The sight evoked, in many ways, the glory days of starting pitching in Mets history — whenever a start by the likes of Dwight Gooden in the mid-1980s or Tom Seaver in the 1960s and 1970s became a must-see event in which crowds of 40,000-50,000 packed Shea Stadium even on an average spring weeknight.
But not even Doctor K or Tom Terrific were as “deGrominant” as the current Mets ace has been this early in a baseball season.
On this Friday night in Flushing, DeGrom struck out a career-high 15 Nationals and held them to just two hits. He overpowered them with fastballs that continued hitting 99 mph even as his pitch count reached triple digits in the 9th, and equally un-hittable changeups and sliders.
It was deGrom’s third-straight outing in which he struck out at least 14 batters. Only two other pitchers in the modern era have ever done that: Pedro Martinez in his epic 1999 season with the Boston Red Sox and Gerrit Cole for the 2019 Houston Astros.
What’s truly significant is that Martinez and Cole made those stellar starts in the second half of their seasons, a time when a starting pitcher is in their peak. DeGrom has done this in April, when most pitchers are still not throwing deep into most games.
In his first four starts this season, deGrom has struck out 50 batters — two more than Cleveland’s Shane Bieber has thrown in his first four starts this season, and four more than one of the game’s greatest power pitchers, Nolan Ryan, threw at the start of his breakout 1973 season with the California Angels.

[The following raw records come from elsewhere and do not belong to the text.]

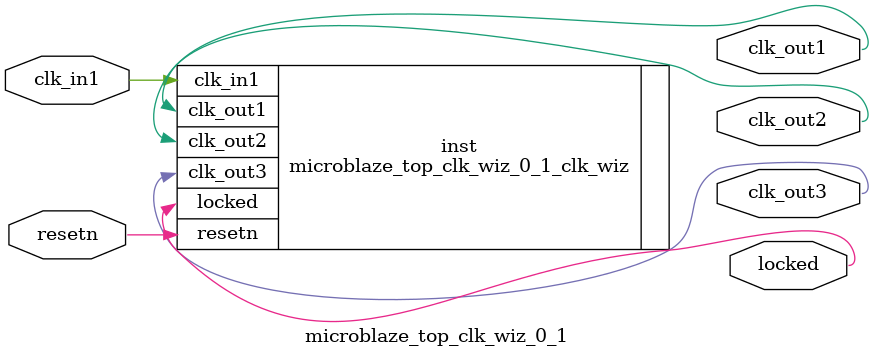
<source format=v>


`timescale 1ps/1ps

(* CORE_GENERATION_INFO = "microblaze_top_clk_wiz_0_1,clk_wiz_v6_0_4_0_0,{component_name=microblaze_top_clk_wiz_0_1,use_phase_alignment=true,use_min_o_jitter=false,use_max_i_jitter=false,use_dyn_phase_shift=false,use_inclk_switchover=false,use_dyn_reconfig=false,enable_axi=0,feedback_source=FDBK_AUTO,PRIMITIVE=MMCM,num_out_clk=3,clkin1_period=10.000,clkin2_period=10.000,use_power_down=false,use_reset=true,use_locked=true,use_inclk_stopped=false,feedback_type=SINGLE,CLOCK_MGR_TYPE=NA,manual_override=false}" *)

module microblaze_top_clk_wiz_0_1 
 (
  // Clock out ports
  output        clk_out1,
  output        clk_out2,
  output        clk_out3,
  // Status and control signals
  input         resetn,
  output        locked,
 // Clock in ports
  input         clk_in1
 );

  microblaze_top_clk_wiz_0_1_clk_wiz inst
  (
  // Clock out ports  
  .clk_out1(clk_out1),
  .clk_out2(clk_out2),
  .clk_out3(clk_out3),
  // Status and control signals               
  .resetn(resetn), 
  .locked(locked),
 // Clock in ports
  .clk_in1(clk_in1)
  );

endmodule

</source>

Then there’s deGrom’s microscopic ERA of 0.31, giving up just one earned run in 29 innings pitched so far this season. By comparison, in his first four starts of 1968, the St. Louis Cardinals’ Bob Gibson — who would set a record-low 1.12 ERA for a starting pitcher that season — gave up seven earned runs in 32 innings pitched for a 1.96 ERA.
That deGrom only won two of his four of his starts is largely due to the so-far frustratingly lackluster Mets offense, though it showed signs of life Friday.
DeGrom helped himself Friday night by driving in a run and smacking two hits, including a double. To their credit, the Mets gave him some breathing room thanks in part to outfielder Brandon Nimmo, who went 3-for-5 and drove in four runs, including a 2-run home run in the 8th inning that scored deGrom, who singled earlier in the frame.
Of course, it’s early — there’s a long way to go in the season, and it’s hard to imagine deGrom (or any starting pitcher, for that matter) pitching to a sub-1.00 ERA over the course of 30 starts in a 162-game regular season.
But deGrom’s high-powered arsenal and incredible pitch placement gives him, and Mets fans, a real chance at a truly historic 2021 campaign.
Combined with his most recent Cy Young-winning seasons, this year could put deGrom’s name firmly next to the likes of Seaver, Martinez, Ryan, Gibson, Sandy Koufax, Randy Johnson and Greg Maddux as being among the greatest pitchers ever to take the mound — his win/loss record be damned.
They all went to Cooperstown. Regardless of where the Mets wind up, if he keeps pitching this way, deGrom looks destined to get there, too.